Problem
Set down exactly the lines in the records below that run from the line with "Covid-19 Testing" to the line with "patients in the", inclusive, and nothing more.

Start of Study material

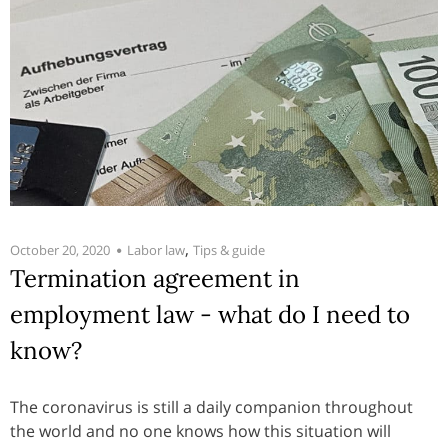
,
October 20, 2020
Labor law
Tips & guide
Termination agreement in
employment law - what do I need to
know?
The coronavirus is still a daily companion throughout
the world and no one knows how this situation will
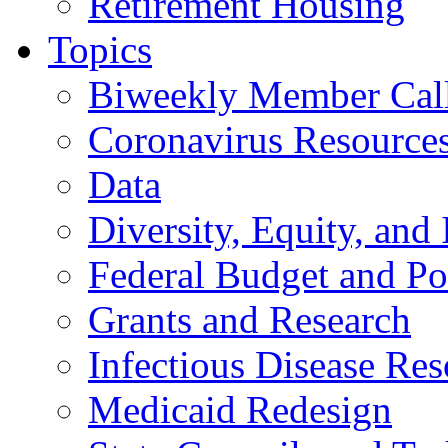
Retirement Housing
Topics
Biweekly Member Cal
Coronavirus Resource
Data
Diversity, Equity, and 
Federal Budget and Po
Grants and Research
Infectious Disease Res
Medicaid Redesign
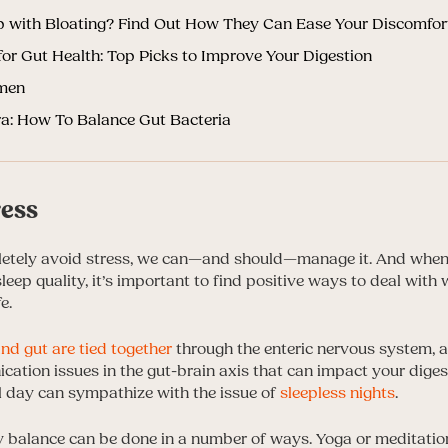
p with Bloating? Find Out How They Can Ease Your Discomfor
or Gut Health: Top Picks to Improve Your Digestion
omen
ra: How To Balance Gut Bacteria
ress
letely avoid stress, we can—and should—manage it. And when 
leep quality, it’s important to find positive ways to deal with
e.
and gut are tied together
through the enteric nervous system, an
cation issues in the gut-brain axis that can impact your diges
l day can sympathize with the issue of
sleepless nights
.
balance can be done in a number of ways. Yoga or meditation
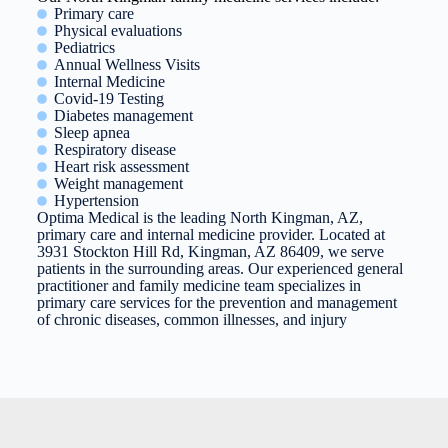
Primary care
Physical evaluations
Pediatrics
Annual Wellness Visits
Internal Medicine
Covid-19 Testing
Diabetes management
Sleep apnea
Respiratory disease
Heart risk assessment
Weight management
Hypertension
Optima Medical is the leading North Kingman, AZ,
primary care and internal medicine provider. Located at
3931 Stockton Hill Rd, Kingman, AZ 86409, we serve
patients in the surrounding areas. Our experienced general
practitioner and family medicine team specializes in
primary care services for the prevention and management
of chronic diseases, common illnesses, and injury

End of Study material

Solution to this exercise
Covid-19 Testing
Diabetes management
Sleep apnea
Respiratory disease
Heart risk assessment
Weight management
Hypertension
Optima Medical is the leading North Kingman, AZ,
primary care and internal medicine provider. Located at
3931 Stockton Hill Rd, Kingman, AZ 86409, we serve
patients in the surrounding areas. Our experienced general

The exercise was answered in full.